ASSUMPSIT. (When indebitatus assumpsit lies.) If the plaintiff fails to prove the special contract laid in his declaration, or the contract has been performed on his part, and a duty is imposed on the defendant to pay the amount due in money, the plaintiff may recover on the general counts. Ames v. Le Rue, 2 M'Lean 216.

2. (Same.) No recovery can be had in the action on book where the contract is executory, and unrescinded, though in part executed. Smith v. Smith, 14 Vermont 440.

3. (Use and occupation.) A. made an oral agreement for the purchase of B.'s house, advanced the purchase money, and took possession. Before A. obtained a deed, the house was destroyed by fire, and he thereupon vacated possession of the ground, refused to accept a deed which B. tendered him immediately after the fire, and commenced a suit against B. in which he recovered back the purchase money: Held, that A. during his occupation of the house, was tenan at will, and that he was liable to B. in an action of

assumpsit for use and occupation: Held also, that A., by refusing to accept a deed from B., determined the tenancy at will, and was no longer liable to him for use and occupation.

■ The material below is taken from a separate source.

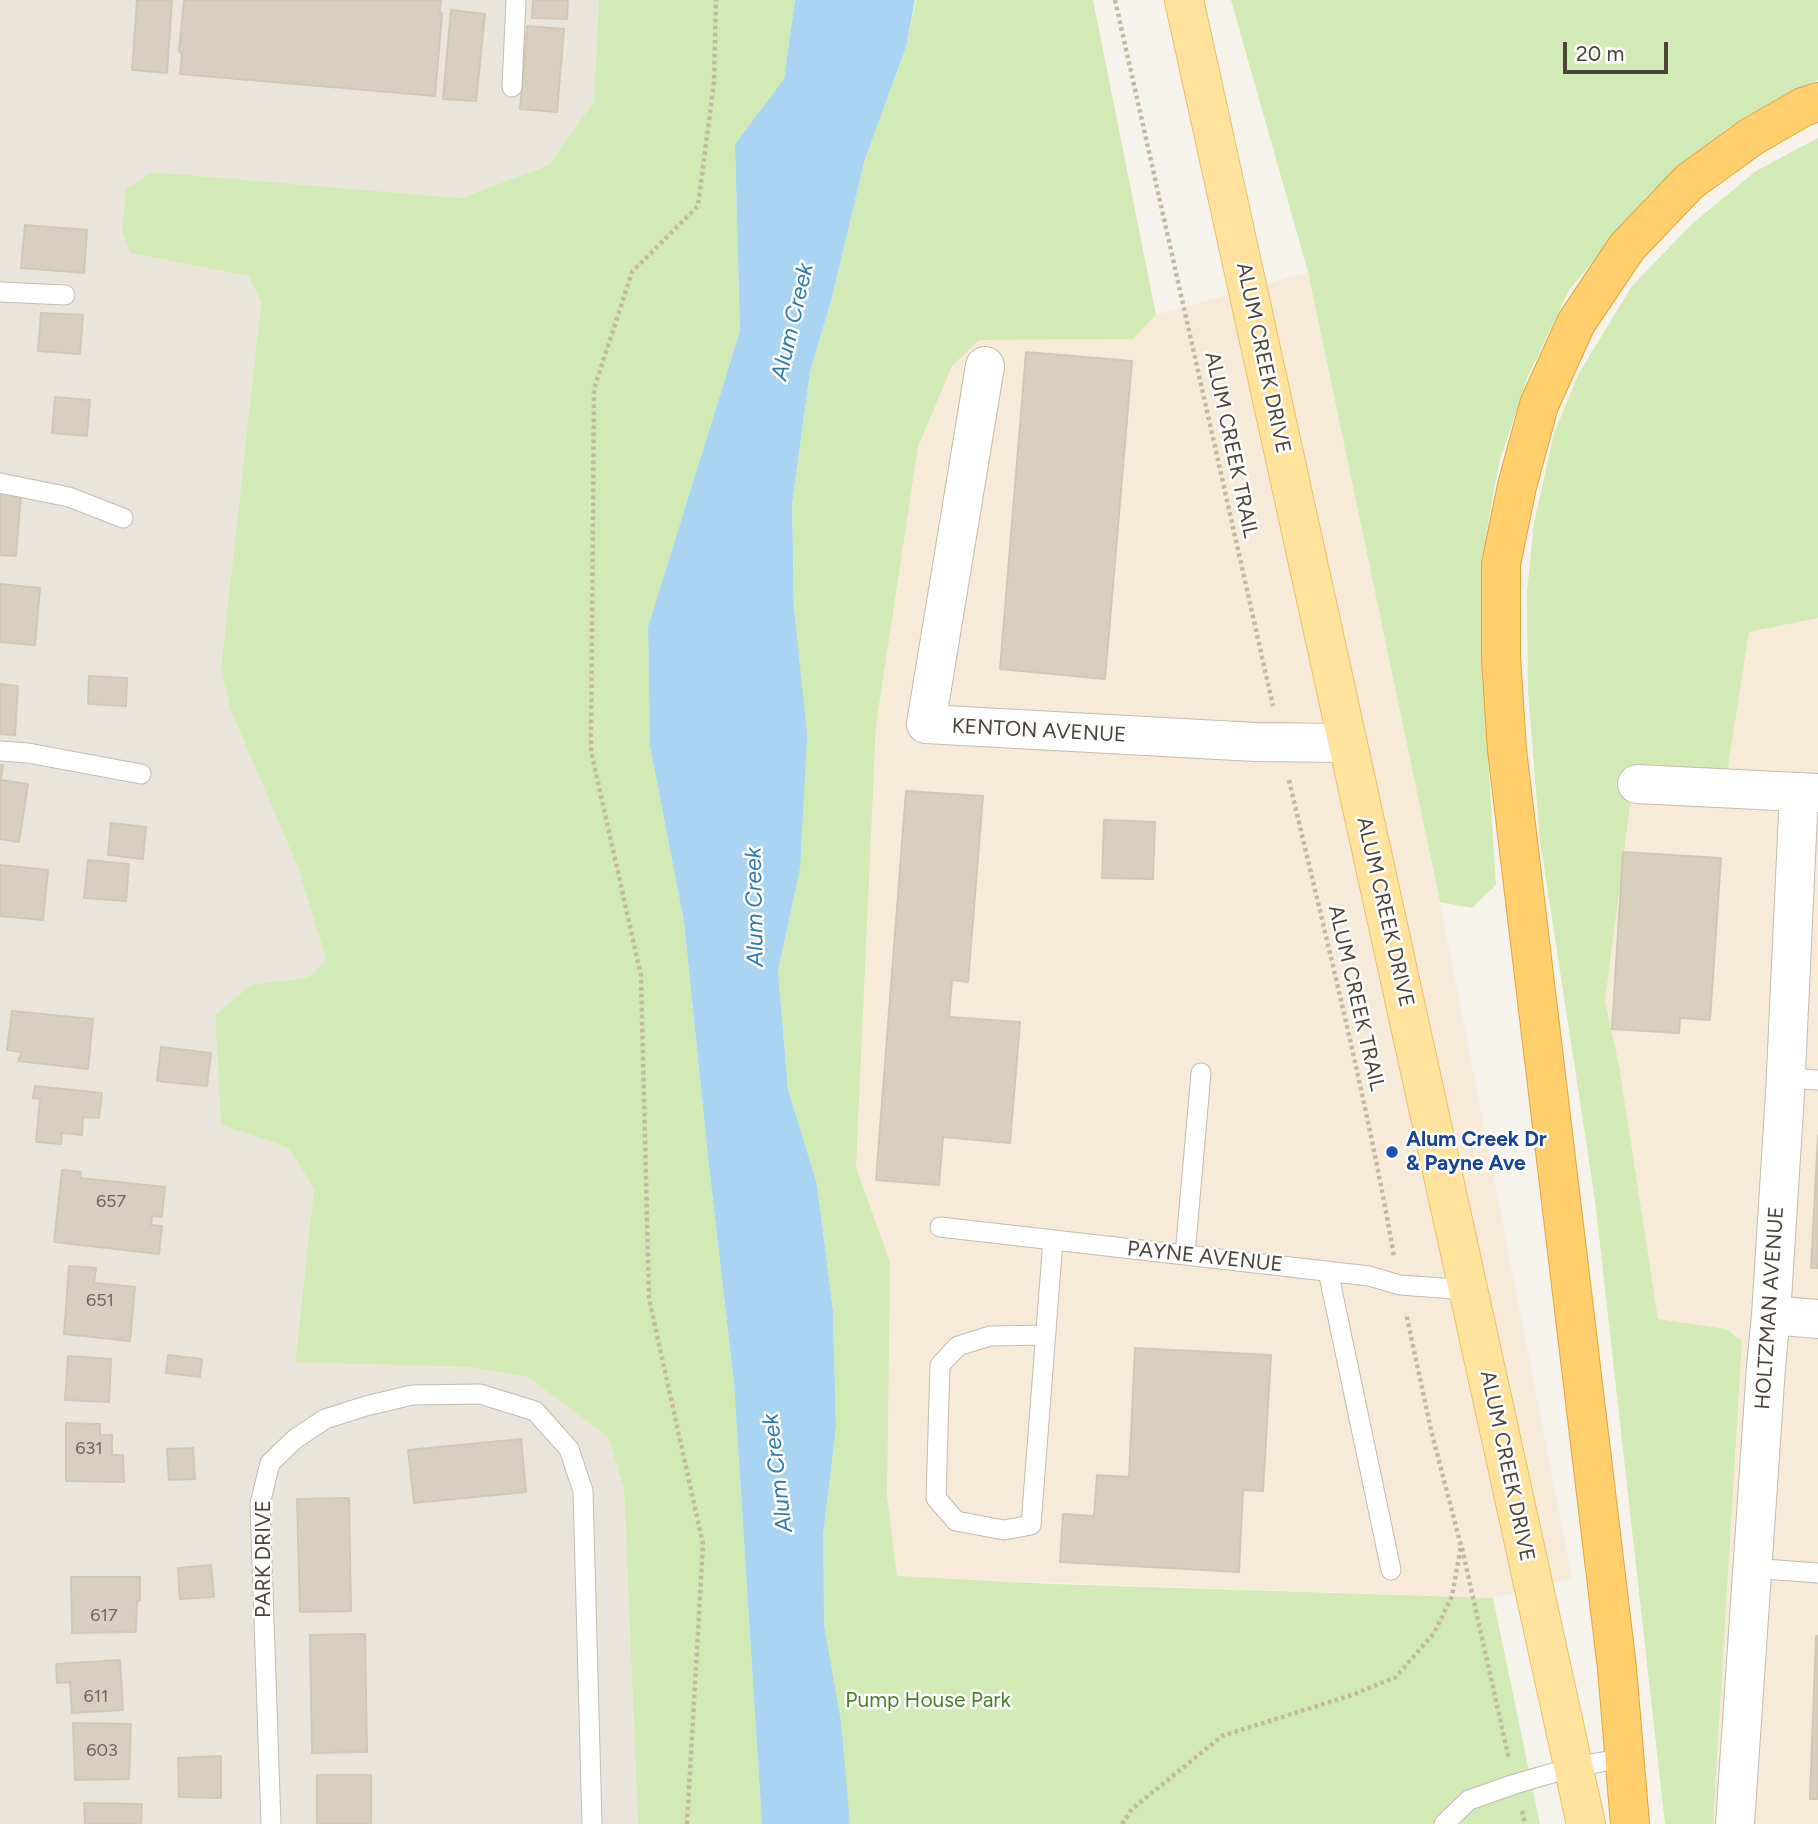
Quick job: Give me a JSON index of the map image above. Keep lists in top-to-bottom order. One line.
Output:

Gould v. Thompson, 4 Metcalf 224.

4. (Consideration.) The compromise of a doubtful claim or defence is a sufficient consideration for a promise. Barlow v. Ocean Ins. Co., ib. 270.

BANKRUPT LAW. (Operation on state insolvent law.) The act of congress to establish a uniform system of bankruptcy throughout the United States does suspend the operation of the law of this commonwealth, entitled "an act for the relief of insolvent debtors and for the more equal distribution of their effects," as to all persons and cases that are within its provisions. Judd v. Ives, ib. 402.

This consequence of the act is limited to cases instituted under the insolvent law subsequent to the period when the bankrupt law went into operation, and it cannot supersede or suspend proceedings rightfully commenced under the insolvent act prior to the time of its going into operation. Ib. BILLS OF EXCHANGE AND PROMISSORY NOTES. (Negotiability.) To bring a note within the statute of Anno, which has been generally adopted in this country, it must be payable in money, and not in stocks, funds or current paper, and must be for a sum certain, subject to no conditions. Therefore a note executed in Michigan, payable in New York, in New York funds or their equivalent, is not negotiable. Hasbrook et al. v. Palmer et al., 2 M’Lean 10.

2. (Same.) An order in this form-"Pay J. or order $300, if the same may be due him from me on his and my settlement, out of the last payment due from you to me, on houses which I am now building for you"-and accepted by the drawee, cannot be declared on as a bill of exchange: But the drawee, in order to maintain an action thereon against the acceptor, must aver and prove that, before action brought, there was due to the drawee, upon a settlement with the drawer, $300 or some other sum, and also that a sum of money was due from the acceptor out of the last payment to be made by him to the drawer on the houses mentioned in the order. Jackman v. Bowker, 4 Metcalf 235.